++++ Stored records ++++

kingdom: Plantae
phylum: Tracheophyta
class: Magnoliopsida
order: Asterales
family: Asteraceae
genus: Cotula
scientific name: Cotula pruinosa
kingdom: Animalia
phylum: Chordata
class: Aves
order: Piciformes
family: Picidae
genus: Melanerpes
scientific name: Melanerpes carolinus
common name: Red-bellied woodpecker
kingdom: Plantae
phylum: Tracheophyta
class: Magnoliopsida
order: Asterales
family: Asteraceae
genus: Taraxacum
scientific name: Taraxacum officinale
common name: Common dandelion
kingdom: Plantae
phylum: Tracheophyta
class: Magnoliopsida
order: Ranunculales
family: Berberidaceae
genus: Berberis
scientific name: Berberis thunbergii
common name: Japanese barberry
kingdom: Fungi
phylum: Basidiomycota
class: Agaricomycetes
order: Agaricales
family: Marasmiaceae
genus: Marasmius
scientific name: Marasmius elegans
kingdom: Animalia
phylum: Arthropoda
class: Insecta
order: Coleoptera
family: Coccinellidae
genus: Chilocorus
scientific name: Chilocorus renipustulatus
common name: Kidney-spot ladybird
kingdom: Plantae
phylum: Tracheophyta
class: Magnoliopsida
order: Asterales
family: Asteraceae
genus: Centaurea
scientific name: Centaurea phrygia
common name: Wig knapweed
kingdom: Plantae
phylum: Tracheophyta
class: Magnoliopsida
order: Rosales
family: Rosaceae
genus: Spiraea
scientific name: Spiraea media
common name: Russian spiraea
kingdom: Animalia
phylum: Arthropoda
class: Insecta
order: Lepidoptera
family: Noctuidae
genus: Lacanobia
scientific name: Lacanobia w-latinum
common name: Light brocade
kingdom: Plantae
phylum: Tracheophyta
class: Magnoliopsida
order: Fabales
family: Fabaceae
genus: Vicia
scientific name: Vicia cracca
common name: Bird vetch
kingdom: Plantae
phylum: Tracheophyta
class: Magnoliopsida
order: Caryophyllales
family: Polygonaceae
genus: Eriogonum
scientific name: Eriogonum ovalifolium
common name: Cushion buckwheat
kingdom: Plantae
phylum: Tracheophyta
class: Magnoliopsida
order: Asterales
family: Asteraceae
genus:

++++

_Given instruction_.
Render the data above, from the line with "family: Rosaceae" up to and including the line with "family: Fabaceae", as a Markdown table with a No. column numbering each line and an Entry column holding the line. Skip any blank lines.

_Answer in full_.
| No. | Entry |
|---|---|
| 1 | family: Rosaceae |
| 2 | genus: Spiraea |
| 3 | scientific name: Spiraea media |
| 4 | common name: Russian spiraea |
| 5 | kingdom: Animalia |
| 6 | phylum: Arthropoda |
| 7 | class: Insecta |
| 8 | order: Lepidoptera |
| 9 | family: Noctuidae |
| 10 | genus: Lacanobia |
| 11 | scientific name: Lacanobia w-latinum |
| 12 | common name: Light brocade |
| 13 | kingdom: Plantae |
| 14 | phylum: Tracheophyta |
| 15 | class: Magnoliopsida |
| 16 | order: Fabales |
| 17 | family: Fabaceae |